Much like the 1980–1981 season and the 1985–1986 season, NBC worried over SNL's decline in quality and initially decided that now would be the best time to pull the plug on the show once and for all. According to the prime time special Saturday Night Live in the '90s: Pop Culture Nation, Lorne Michaels credits this season as the closest he's ever been to being fired. In the end, the cast member firings and crew turnover resulting from this season represented the biggest involvement into the show's affairs by NBC executives since the 1980–1981 season and the biggest cast overhaul since the 1985–1986 season.
This season saw the deaths of two SNL alumni: season 11 cast member Danitra Vance and "Not Ready for Primetime"-era writer and occasional performer Michael O'Donoghue. The Sarah Jessica Parker-hosted episode featured a special appearance by Bill Murray, who introduced a clip from season3, "The Soiled Kimono", aired in O'Donoghue's memory.
This was the last season for Mike Myers, Kevin Nealon, Chris Farley, Adam Sandler, Jay Mohr, Michael McKean, Ellen Cleghorne, and Al Franken and the only season for Janeane Garofalo, Chris Elliott, Morwenna Banks, and Laura Kightlinger, as they all left the show at the end of the season.

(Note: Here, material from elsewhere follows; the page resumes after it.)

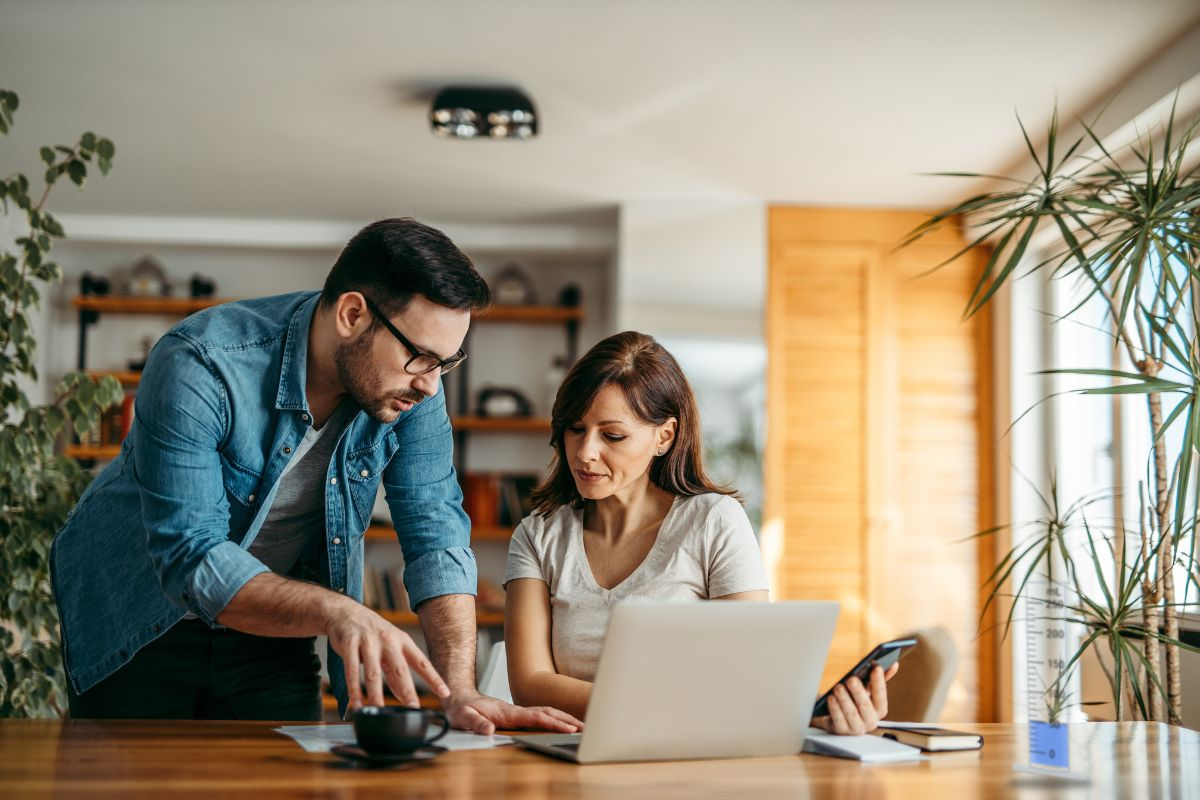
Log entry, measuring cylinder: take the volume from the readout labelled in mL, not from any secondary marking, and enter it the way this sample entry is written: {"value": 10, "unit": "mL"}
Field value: {"value": 50, "unit": "mL"}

Myers, Garofalo, and Franken all left the show mid-season, and Nealon, Cleghorne, McKean, Elliott, and Kightlinger all left the show at season's end on their own terms. Farley, Sandler, Mohr, and Banks were let go from the show at the end of the season as none of them indicated any particular interest in staying for another season.

Cast

Preceding the season 20 premiere, Phil Hartman, Melanie Hutsell, Rob Schneider, Sarah Silverman and Julia Sweeney had all left the show. In their places, the show hired Chris Elliott, Janeane Garofalo and Laura Kightlinger to the cast. Elliott and Garofalo were made repertory players, while Kightlinger was made a featured player.
Jay Mohr remained a featured player and Norm Macdonald was promoted to repertory status and made Weekend Update's latest anchor.
As the season progressed, Morwenna Banks, Mark McKinney and Molly Shannon were added to the cast.
Several cast members quit the show mid-season. Mike Myers left after the January 21, 1995 episode, largely due to his increasing fame as a film star. Janeane Garofalo quit the show following the February 25 episode, citing her unhappiness with the work environment and writing material. She would later call Saturday Night Live "...an unfair boys' club" and call many of the sketches "juvenile and homophobic." Al Franken's final appearance as a featured player was on May6 following the box office failure of the SNL spin-off film Stuart Saves His Family.
Following the May 13, 1995 season finale, nine more cast members either quit or were fired from Saturday Night Live, including Banks, Cleghorne, Elliott, Farley, Kightlinger, McKean, Mohr, Nealon and Sandler. In his book, Gasping for Airtime, Mohr wrote that following the season, he demanded a promotion to repertory status, among other things; the network procrastinated his wishes throughout the summer of 1995, and he chose to quit the show. Mohr's account of his voluntary departure from SNL has been widely discounted, however. He was under a cloud of suspicion due to his admitted plagiarizing of jokes during the season, and his multi-year contract with NBC did not allow him to unilaterally quit.
This was also the final season for director Dave Wilson and bandleader G.E. Smith, who had been with the program since its first and eleventh seasons, respectively.

Cast roster

Repertory players
Featured players
bold denotes Weekend Update anchor

Writers

Notable writers during the 20th season of Saturday Night Live included Jim Downey, Al Franken, Tim Herlihy and Robert Smigel.

Episodes

''Stuart Saves His Family'' film

Stuart Saves His Family, a film based on the popular Stuart Smalley sketches, was released on April 12, 1995. Cast members Robin Duke, Al Franken and Julia Sweeney appear in the film. The film received modest reviews from critics but was a box office bomb. During the season, Franken performed a Stuart Smalley sketch that parodied the film's poor box office returns. Stuart was depressed and bitter throughout the entire segment, eating cookies and lambasting the audience for choosing other movies over his.